Casos Arbitrários do STF no 8 de Janeiro
O tratamento do STF aos envolvidos no 8 de janeiro tem gerado acusações de arbitrariedade. Aqui estão exemplos concretos:
- Aécio Neves da Cunha: Condenado a 17 anos por participar dos protestos. A defesa alegou que ele exercia seu direito de expressão, mas o STF rejeitou, destacando a necessidade de “proteger as instituições democráticas”. “Foi uma pena para mandar um recado”, disse um familiar ao jornal Folha de S.Paulo.
- Maria de Fátima Mendonça Jacinto Souza: Aos 67 anos, recebeu 17 anos, apesar de ser ré primária. Sua idade avançada não foi considerada atenuante. “É desumano tratar uma idosa assim por um protesto”, criticou um advogado em rede social.
- Francisco Wanderley Luiz: Sentenciado a 14 anos por incitar violência e danificar patrimônio. Ele se dizia apenas um manifestante exaltado, mas o STF o classificou como “ameaça direta à democracia”. “Não houve proporcionalidade”, reclamou sua defesa.
- Elizabete Braz da Silva: Pegou dois anos e cinco meses, mesmo sendo ré primária e colaborando com a justiça. O STF negou alternativas à prisão, reforçando sua linha dura.
Esses casos, entre outros, alimentam a percepção de que o STF usa o 8 de janeiro para punir exemplarmente, ignorando contextos individuais e priorizando uma narrativa de autoridade.
Uma Nação Partida
A polarização no Brasil se intensificou desde o impeachment de Dilma Rousseff em 2016. A ascensão de Bolsonaro em 2018 aprofundou o racha, com políticas e discursos que dividiram a sociedade. A eleição de 2022 foi um barril de pólvora, com acusações mútuas de ataques à democracia. Após a derrota de Bolsonaro, seus apoiadores, sentindo-se traídos, foram às ruas em 8 de janeiro, em um eco ao ataque ao Capitólio nos EUA em 2021.

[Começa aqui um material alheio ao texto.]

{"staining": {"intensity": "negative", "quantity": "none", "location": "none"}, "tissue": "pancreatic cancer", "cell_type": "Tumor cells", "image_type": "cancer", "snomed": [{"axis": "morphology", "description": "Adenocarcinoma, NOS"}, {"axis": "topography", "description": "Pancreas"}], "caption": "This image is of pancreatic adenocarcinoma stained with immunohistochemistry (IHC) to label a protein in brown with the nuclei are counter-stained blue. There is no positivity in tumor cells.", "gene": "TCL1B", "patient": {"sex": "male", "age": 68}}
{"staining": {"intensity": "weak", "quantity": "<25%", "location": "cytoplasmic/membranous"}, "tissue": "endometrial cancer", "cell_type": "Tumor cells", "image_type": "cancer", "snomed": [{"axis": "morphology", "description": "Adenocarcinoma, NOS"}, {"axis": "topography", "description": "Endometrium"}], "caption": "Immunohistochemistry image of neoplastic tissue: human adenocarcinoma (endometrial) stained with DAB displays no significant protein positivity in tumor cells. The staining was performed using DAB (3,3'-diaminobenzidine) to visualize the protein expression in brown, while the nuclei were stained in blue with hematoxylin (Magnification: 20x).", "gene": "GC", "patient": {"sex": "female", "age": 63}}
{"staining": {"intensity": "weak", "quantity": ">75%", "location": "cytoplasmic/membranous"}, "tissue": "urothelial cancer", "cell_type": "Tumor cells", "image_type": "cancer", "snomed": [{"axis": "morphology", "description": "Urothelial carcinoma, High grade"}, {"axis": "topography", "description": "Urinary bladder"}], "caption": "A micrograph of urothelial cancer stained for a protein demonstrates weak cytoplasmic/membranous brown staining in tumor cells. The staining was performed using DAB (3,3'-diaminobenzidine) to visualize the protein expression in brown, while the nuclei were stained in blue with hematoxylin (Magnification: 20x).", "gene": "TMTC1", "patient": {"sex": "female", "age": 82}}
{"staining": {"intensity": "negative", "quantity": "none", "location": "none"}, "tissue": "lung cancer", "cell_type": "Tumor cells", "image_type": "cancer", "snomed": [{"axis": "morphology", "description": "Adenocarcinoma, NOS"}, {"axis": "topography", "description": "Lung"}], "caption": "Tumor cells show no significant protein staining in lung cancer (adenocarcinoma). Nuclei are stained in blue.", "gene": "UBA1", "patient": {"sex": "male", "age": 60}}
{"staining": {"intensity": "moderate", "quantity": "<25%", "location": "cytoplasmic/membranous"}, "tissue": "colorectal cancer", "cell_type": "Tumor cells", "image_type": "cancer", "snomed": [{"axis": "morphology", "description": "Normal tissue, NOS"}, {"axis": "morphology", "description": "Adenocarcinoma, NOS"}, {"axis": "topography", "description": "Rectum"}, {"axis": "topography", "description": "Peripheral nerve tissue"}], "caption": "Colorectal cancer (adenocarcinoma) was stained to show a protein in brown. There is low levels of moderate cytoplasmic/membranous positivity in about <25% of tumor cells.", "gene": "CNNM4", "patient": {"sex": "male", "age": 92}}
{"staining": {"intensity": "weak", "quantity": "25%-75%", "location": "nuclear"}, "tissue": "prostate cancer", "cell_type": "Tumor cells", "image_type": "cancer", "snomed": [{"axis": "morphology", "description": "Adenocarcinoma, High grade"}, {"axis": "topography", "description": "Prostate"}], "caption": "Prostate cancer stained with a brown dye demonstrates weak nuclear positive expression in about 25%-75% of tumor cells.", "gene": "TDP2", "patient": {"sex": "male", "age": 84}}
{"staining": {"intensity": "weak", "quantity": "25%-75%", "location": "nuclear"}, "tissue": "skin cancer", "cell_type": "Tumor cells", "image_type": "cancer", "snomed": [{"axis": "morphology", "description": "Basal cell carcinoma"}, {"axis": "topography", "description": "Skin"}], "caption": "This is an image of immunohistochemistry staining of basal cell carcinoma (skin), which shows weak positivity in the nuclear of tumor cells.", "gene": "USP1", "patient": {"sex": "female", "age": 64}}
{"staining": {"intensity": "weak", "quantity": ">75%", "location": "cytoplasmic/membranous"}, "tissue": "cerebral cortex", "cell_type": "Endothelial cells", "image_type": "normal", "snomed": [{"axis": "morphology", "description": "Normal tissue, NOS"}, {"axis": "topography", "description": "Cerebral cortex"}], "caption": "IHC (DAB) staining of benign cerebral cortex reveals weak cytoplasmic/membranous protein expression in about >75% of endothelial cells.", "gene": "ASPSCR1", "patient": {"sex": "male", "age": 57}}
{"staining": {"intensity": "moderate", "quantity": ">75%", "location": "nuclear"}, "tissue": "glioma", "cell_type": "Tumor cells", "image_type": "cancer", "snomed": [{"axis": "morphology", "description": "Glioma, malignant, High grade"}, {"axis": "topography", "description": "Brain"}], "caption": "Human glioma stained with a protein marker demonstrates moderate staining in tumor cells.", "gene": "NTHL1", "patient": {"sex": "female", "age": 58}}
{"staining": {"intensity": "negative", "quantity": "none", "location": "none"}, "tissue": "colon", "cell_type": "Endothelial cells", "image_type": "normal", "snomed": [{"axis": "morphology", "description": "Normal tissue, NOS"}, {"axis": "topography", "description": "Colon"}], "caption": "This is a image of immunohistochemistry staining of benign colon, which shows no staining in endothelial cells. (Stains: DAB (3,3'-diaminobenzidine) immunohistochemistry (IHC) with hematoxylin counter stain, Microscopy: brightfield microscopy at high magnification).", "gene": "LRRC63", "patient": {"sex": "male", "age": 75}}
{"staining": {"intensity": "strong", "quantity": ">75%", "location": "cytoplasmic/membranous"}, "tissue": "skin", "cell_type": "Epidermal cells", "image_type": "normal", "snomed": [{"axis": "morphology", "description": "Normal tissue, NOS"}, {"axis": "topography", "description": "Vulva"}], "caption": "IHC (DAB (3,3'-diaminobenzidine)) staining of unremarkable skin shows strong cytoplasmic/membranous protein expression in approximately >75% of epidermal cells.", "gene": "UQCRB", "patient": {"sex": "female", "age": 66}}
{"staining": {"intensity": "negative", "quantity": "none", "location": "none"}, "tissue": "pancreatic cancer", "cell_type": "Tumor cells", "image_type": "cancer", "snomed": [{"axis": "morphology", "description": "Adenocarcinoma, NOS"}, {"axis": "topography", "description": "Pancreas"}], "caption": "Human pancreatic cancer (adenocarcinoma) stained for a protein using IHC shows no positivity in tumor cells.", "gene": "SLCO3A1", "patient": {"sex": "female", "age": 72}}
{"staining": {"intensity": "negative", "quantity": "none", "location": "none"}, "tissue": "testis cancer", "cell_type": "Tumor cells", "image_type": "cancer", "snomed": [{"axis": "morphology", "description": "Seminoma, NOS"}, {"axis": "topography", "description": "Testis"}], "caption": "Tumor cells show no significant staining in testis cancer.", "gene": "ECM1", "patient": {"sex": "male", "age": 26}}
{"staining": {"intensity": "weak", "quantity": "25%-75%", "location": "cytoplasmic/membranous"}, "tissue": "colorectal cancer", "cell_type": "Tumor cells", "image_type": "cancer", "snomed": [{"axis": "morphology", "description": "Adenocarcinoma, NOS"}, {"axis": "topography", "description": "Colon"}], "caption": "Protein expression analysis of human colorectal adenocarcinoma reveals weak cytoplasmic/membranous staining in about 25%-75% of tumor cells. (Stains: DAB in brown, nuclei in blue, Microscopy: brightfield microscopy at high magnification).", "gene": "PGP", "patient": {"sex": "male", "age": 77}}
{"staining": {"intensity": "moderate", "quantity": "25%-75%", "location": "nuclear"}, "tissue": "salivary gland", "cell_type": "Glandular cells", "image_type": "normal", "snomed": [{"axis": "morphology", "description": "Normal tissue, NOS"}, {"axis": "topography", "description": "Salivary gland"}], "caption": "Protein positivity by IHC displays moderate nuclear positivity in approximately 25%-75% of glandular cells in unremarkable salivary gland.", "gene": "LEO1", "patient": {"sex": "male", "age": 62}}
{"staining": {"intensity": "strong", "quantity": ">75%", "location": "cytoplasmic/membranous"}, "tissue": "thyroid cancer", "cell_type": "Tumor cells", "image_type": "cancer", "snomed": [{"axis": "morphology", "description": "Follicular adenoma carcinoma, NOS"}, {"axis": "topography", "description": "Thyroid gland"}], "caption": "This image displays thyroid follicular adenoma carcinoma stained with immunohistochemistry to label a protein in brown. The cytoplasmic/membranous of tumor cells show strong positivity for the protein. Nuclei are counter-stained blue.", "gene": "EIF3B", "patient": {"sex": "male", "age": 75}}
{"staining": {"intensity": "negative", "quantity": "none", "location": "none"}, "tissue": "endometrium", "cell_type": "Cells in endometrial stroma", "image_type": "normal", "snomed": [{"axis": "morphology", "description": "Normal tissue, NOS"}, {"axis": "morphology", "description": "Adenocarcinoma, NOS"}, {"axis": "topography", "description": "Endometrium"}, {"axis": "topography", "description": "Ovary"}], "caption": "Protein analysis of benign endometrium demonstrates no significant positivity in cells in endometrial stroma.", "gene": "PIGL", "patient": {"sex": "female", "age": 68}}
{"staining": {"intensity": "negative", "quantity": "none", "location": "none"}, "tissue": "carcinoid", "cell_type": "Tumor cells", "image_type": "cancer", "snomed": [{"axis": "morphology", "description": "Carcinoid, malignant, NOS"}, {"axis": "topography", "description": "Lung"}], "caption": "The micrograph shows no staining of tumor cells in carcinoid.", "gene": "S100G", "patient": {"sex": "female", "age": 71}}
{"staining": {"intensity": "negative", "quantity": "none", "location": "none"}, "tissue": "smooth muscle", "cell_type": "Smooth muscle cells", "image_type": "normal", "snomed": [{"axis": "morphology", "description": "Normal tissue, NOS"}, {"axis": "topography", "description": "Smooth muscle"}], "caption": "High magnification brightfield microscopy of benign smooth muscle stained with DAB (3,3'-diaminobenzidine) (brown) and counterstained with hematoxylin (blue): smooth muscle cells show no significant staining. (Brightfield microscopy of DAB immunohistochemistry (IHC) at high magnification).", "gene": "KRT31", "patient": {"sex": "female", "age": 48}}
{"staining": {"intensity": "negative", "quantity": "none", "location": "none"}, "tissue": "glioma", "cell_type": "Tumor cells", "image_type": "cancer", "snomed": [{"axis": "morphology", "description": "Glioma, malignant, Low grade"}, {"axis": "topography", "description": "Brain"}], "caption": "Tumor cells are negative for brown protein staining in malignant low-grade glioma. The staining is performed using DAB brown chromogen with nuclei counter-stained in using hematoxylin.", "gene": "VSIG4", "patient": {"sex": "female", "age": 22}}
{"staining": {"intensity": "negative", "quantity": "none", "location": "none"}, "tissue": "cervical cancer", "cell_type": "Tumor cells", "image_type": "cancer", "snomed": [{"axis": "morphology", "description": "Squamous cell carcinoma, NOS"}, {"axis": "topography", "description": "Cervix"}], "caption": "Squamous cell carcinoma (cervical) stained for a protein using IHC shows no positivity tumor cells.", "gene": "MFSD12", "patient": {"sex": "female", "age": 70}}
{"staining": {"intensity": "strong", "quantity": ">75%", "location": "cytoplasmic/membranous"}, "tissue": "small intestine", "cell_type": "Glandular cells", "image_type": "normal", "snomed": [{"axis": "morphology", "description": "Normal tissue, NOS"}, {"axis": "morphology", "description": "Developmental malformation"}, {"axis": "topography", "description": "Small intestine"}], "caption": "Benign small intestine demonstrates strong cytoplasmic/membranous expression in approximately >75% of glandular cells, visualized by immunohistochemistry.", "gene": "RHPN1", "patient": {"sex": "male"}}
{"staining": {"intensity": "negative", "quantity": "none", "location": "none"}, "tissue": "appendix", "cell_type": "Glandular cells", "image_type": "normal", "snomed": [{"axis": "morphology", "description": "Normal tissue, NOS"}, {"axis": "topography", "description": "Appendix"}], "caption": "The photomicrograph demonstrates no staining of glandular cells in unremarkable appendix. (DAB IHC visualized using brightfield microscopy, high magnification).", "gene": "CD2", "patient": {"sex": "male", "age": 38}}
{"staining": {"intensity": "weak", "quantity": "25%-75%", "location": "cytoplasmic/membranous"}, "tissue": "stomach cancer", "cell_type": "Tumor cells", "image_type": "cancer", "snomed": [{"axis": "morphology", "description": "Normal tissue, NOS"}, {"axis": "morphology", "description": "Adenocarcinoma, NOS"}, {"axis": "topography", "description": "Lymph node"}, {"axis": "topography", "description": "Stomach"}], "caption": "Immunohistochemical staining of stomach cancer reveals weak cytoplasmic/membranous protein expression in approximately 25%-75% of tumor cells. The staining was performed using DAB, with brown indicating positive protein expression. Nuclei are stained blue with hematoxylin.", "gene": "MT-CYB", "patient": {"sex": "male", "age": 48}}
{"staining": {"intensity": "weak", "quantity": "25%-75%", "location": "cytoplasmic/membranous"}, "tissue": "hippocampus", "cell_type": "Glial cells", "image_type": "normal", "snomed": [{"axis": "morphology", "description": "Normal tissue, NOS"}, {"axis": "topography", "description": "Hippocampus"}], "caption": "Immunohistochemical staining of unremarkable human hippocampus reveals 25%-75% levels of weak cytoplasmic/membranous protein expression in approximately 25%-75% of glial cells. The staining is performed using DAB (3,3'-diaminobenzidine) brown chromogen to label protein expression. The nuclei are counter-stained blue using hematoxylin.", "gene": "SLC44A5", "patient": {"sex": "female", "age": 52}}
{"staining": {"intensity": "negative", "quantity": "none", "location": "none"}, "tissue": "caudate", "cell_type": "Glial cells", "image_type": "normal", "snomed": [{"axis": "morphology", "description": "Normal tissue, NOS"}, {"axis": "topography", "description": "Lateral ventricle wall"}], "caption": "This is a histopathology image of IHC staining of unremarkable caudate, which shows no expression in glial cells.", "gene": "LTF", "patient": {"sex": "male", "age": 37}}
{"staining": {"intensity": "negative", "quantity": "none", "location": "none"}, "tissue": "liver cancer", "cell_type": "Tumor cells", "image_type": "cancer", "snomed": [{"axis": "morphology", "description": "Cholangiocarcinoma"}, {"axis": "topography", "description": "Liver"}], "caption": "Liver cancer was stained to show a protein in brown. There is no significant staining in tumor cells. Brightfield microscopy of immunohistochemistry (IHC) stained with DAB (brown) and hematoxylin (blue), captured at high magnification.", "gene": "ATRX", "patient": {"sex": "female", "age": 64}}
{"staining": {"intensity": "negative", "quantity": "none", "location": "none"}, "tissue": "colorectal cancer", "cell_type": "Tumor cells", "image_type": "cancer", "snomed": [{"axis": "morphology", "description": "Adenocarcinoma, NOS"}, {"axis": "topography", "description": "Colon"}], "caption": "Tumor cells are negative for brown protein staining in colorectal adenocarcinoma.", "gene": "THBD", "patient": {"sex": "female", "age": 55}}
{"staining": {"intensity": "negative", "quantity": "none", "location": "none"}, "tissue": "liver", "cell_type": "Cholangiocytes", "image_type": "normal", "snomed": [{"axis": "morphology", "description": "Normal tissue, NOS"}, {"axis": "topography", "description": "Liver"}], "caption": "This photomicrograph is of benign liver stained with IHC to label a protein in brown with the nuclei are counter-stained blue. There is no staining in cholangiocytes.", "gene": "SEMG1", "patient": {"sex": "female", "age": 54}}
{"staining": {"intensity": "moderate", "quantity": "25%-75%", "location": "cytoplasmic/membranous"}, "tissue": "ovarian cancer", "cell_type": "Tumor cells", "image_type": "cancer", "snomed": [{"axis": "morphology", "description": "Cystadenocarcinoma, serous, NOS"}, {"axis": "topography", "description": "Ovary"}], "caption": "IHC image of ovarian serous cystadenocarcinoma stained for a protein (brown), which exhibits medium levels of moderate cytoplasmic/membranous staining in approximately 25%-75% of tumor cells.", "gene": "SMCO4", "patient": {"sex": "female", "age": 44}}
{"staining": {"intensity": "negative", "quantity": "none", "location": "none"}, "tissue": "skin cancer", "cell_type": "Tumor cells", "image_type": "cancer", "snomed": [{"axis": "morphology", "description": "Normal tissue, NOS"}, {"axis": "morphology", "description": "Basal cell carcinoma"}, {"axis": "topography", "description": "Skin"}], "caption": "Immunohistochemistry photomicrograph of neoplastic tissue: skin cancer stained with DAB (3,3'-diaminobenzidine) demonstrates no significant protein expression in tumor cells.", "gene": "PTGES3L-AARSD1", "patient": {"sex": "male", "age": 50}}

Esse ambiente de desconfiança preparou o terreno para os protestos. A resposta dura do STF, porém, só jogou lenha na fogueira, com parte da população vendo o tribunal como aliado do governo e outra exigindo mais rigor. A mídia reflete essa divisão: veículos de esquerda apoiam o STF, enquanto os de direita o acusam de perseguição.
A Erosão da Confiança
As decisões do STF sobre o 8 de janeiro têm impacto profundo. Para alguns, a firmeza protege a democracia; para outros, é um ataque à liberdade. A severidade das penas afastou muitos brasileiros, que veem o judiciário como elitista e enviesado. “O STF está mais preocupado em se blindar do que em fazer justiça”, disse um manifestante em entrevista à CNN Brasil. Redes sociais amplificam essas vozes, dificultando um diálogo equilibrado.
No cenário internacional, o caso é comparado a repressões em países como Turquia e Hong Kong, levantando alertas sobre os limites entre ordem e autoritarismo. O Brasil precisa encontrar esse equilíbrio para não afundar ainda mais em suas divisões.
Por Uma Justiça Igualitária
O Brasil está em uma encruzilhada. A diferença entre os 14 anos de Débora e a liberdade dos corruptos da Petrobras escancara a desigualdade judicial. Em meio à polarização e à crise de confiança, o STF tem o desafio de ser imparcial e transparente. A justiça deve ser igual para todos, sem distinção de credo político ou poder econômico. Só assim o país poderá curar suas feridas e fortalecer sua democracia. O futuro exige diálogo, accountability e, acima de tudo, uma lei que não tenha dois pesos e duas medidas.